Introductory description

This 30 CATS undergraduate second-year module introduces students to the different ways in which humans have thought about themselves from the Renaissance to the early 20th century, both as individuals and as collectives. It forwards the idea that ‘human nature’ is not a universal, trans-historical concept constant over time, but rather, is socio-culturally constructed. At different moments in time, ‘being human’ has been constructed and interpreted differently according to dominant values, norms, and systems of knowledge governing a society at a particular moment in time. This module investigates those differences over time in Western culture and how they link to wider social, cultural and economic contexts.

Module web page

Module aims

Students will learn about crucial moments in the history of conceptualising and defining ‘human nature,’ from the Renaissance through the Enlightenment to Sigmund Freud’s theories of the unconscious at the end of the 19th century.
Among other things, the module explores how 15th-century humanists felt that all that was worthwhile about being human was to be found in God, the scriptures, and classical texts. During the so-called Scientific Revolution of the 16th and 17th centuries, however, it began to be believed that humans possessed the creative power to ‘discover’ new things about themselves and their vastly-expanded world (the ‘new world’ of the Americas).
This module also documents how, especially during the 17th and 18th centuries, the idea of ‘human nature’ came increasingly to be articulated and worried over, and how a new age of ‘humanity’ was envisioned.

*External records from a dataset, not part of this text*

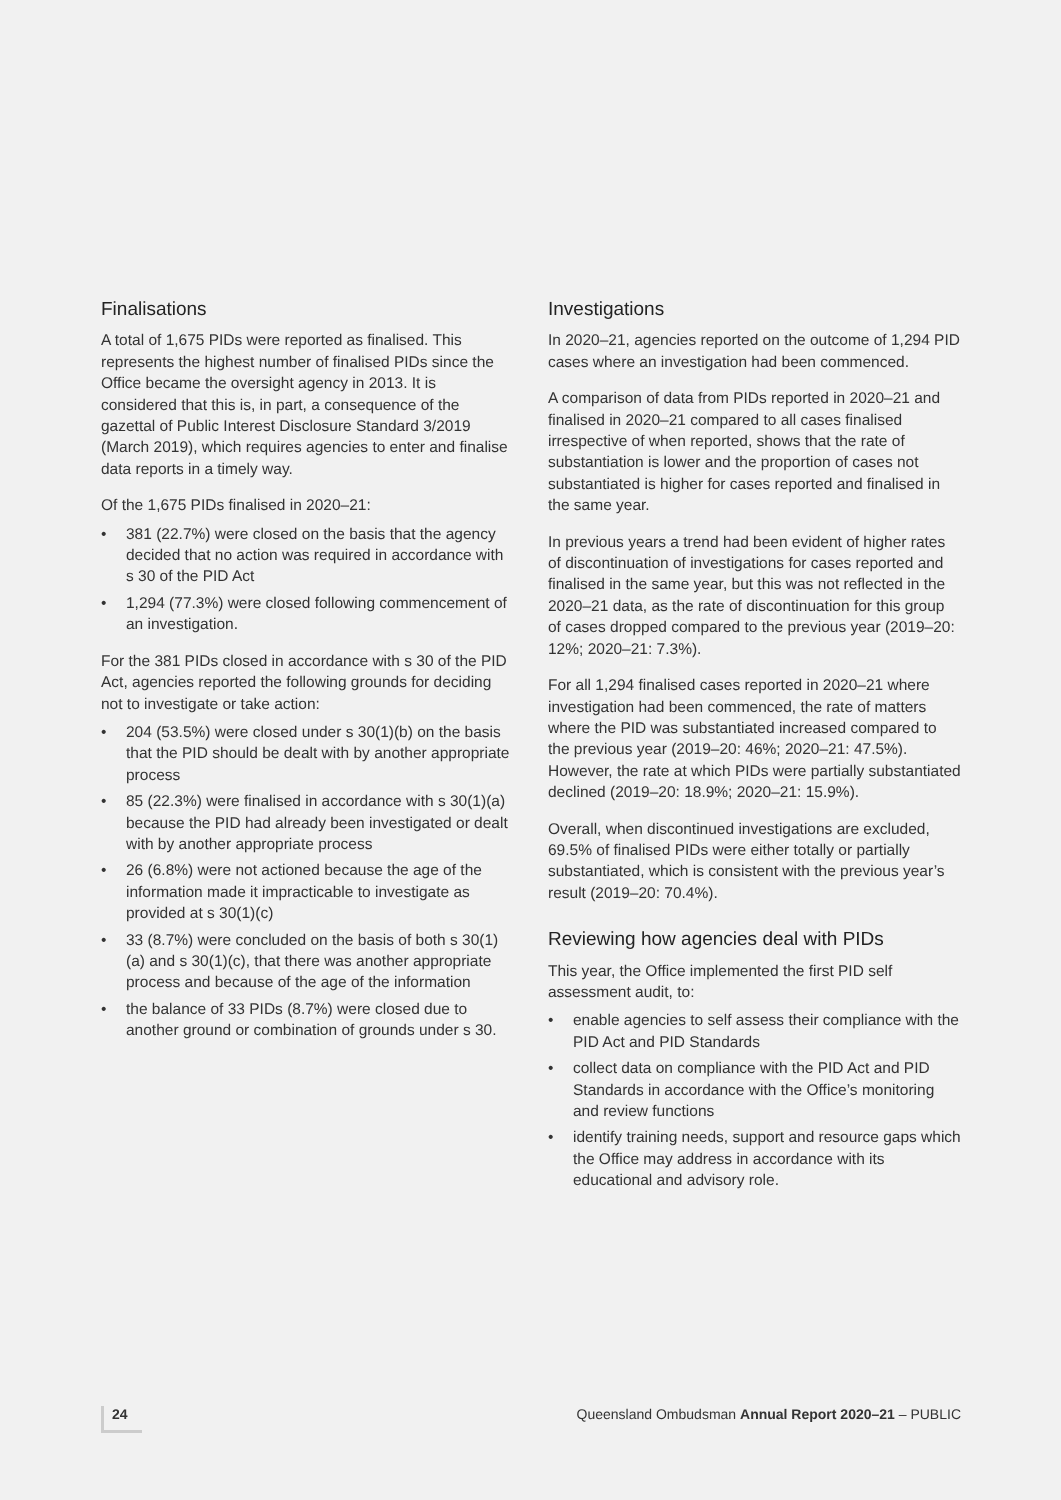Finalisations
A total of 1,675 PIDs were reported as finalised. This represents the highest number of finalised PIDs since the Office became the oversight agency in 2013. It is considered that this is, in part, a consequence of the gazettal of Public Interest Disclosure Standard 3/2019 (March 2019), which requires agencies to enter and finalise data reports in a timely way.
Of the 1,675 PIDs finalised in 2020–21:
• 381 (22.7%) were closed on the basis that the agency decided that no action was required in accordance with s 30 of the PID Act
• 1,294 (77.3%) were closed following commencement of an investigation.
For the 381 PIDs closed in accordance with s 30 of the PID Act, agencies reported the following grounds for deciding not to investigate or take action:
• 204 (53.5%) were closed under s 30(1)(b) on the basis that the PID should be dealt with by another appropriate process
• 85 (22.3%) were finalised in accordance with s 30(1)(a) because the PID had already been investigated or dealt with by another appropriate process
• 26 (6.8%) were not actioned because the age of the information made it impracticable to investigate as provided at s 30(1)(c)
• 33 (8.7%) were concluded on the basis of both s 30(1)(a) and s 30(1)(c), that there was another appropriate process and because of the age of the information
• the balance of 33 PIDs (8.7%) were closed due to another ground or combination of grounds under s 30.
Investigations
In 2020–21, agencies reported on the outcome of 1,294 PID cases where an investigation had been commenced.
A comparison of data from PIDs reported in 2020–21 and finalised in 2020–21 compared to all cases finalised irrespective of when reported, shows that the rate of substantiation is lower and the proportion of cases not substantiated is higher for cases reported and finalised in the same year.
In previous years a trend had been evident of higher rates of discontinuation of investigations for cases reported and finalised in the same year, but this was not reflected in the 2020–21 data, as the rate of discontinuation for this group of cases dropped compared to the previous year (2019–20: 12%; 2020–21: 7.3%).
For all 1,294 finalised cases reported in 2020–21 where investigation had been commenced, the rate of matters where the PID was substantiated increased compared to the previous year (2019–20: 46%; 2020–21: 47.5%). However, the rate at which PIDs were partially substantiated declined (2019–20: 18.9%; 2020–21: 15.9%).
Overall, when discontinued investigations are excluded, 69.5% of finalised PIDs were either totally or partially substantiated, which is consistent with the previous year’s result (2019–20: 70.4%).
Reviewing how agencies deal with PIDs
This year, the Office implemented the first PID self assessment audit, to:
• enable agencies to self assess their compliance with the PID Act and PID Standards
• collect data on compliance with the PID Act and PID Standards in accordance with the Office’s monitoring and review functions
• identify training needs, support and resource gaps which the Office may address in accordance with its educational and advisory role.
24 Queensland Ombudsman Annual Report 2020–21 – PUBLIC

Rationality and reason became key attributes of the Enlightenment self; sociability, free speech, natural laws and universal rights came to be seen as structuring 'civilised' society. Also important was the linking of individuals and populations to economics and the territorial politics of emergent nation states. In the 19th century this process continued, but ‘being human’ was increasingly defined in terms of natural laws with ever-greater trust being placed in the natural sciences and, ultimately, the science of psychology.
Overall, the module asks how a new age of humanity and new ways of knowing one-self came into being, and discusses what these new ways of understanding the self closed off or overlaid. Underlying the module is the question of the extent to which we are still within the Enlightenment project, or not.

Outline syllabus

This is an indicative module outline only to give an indication of the sort of topics that may be covered. Actual sessions held may differ.

Term I:

  1. In Search of Human Nature: Why History is So Vital for Our Understanding of What
    It Means to Be Human
  2. Famous Stories We Tell Ourselves (I): The ‘Discovery’ of the Individual or the ‘Self-Fashioning’ of Renaissance Man? Jacob Burckhardt and Stephen Greenblatt
  3. Famous Stories We Tell Ourselves (II): The ‘Scientific Revolution’
  4. Discovering Human Nature? The Case of Sixteenth–Century Anatomy
  5. Man Possessed: How to Become Holy or Demoniac in the Early Modern World

~ reading week ~

  1. Of Monsters and Cannibals: Europeans Encounter the New World ‘Other’
  2. Challenging God’s Power? The ‘Invention’ of a 'Curious' Human Nature in the Seventeenth Century
  3. Body and Soul Re-Thought: Man as Machine and the Changing Animal/Human Relationship in the 17th Century
  4. Who is 'Man'? The Quest for Human Nature and the ‘Science of Man’ in the Enlightenment

Term II

  1. Is the Savage Noble: Exploration, Cross-Cultural Encounter and the Question of Human Races in the 18th Century
  2. ‘All Men are Equal’: But Women and Slaves are not!
  3. Human Nature, Commerce and Corruption: The Invention of a 'Homo Economicus' in the Eighteenth Century
  4. The ‘Invention’ of Pornography: Exploring Man’s Sexual Fantasies
  5. Bringing the Psyche into Focus (I) – An Introduction
    ~ reading week ~
  6. Bringing the Psyche into Focus (II): The Problem of the Individual Self and Its Relationship to Society
  7. Human Evolution: Darwin
  8. ‘Penis Envy’, ‘Castration Anxiety’, ‘Oedipus Complex’ and ‘Perversion’:
    the Invention of an Unconscious Human Nature in 19th-Century Vienna
  9. How Freud Got Under Our Skin: The Unconscious and Modern Capitalism

Term III:
2 Revision Lectures and Seminars

Learning outcomes

By the end of the module, students should be able to:

  • Development of critical and analytical study, writing and communication skills
  • Critically evaluate sources for the study of human nature
  • Understand historical and theoretical interpretations of human nature
  • Present research in an imaginative and concise manner
  • Develop written and oral communication skills
  • Undertake bibliographic research
  • Develop competency in using electronic resources for research and writing

Indicative reading list

 Alexander, Denis R., Numbers, Ronald L., Biology and Ideology from Descartes to Darking (2010).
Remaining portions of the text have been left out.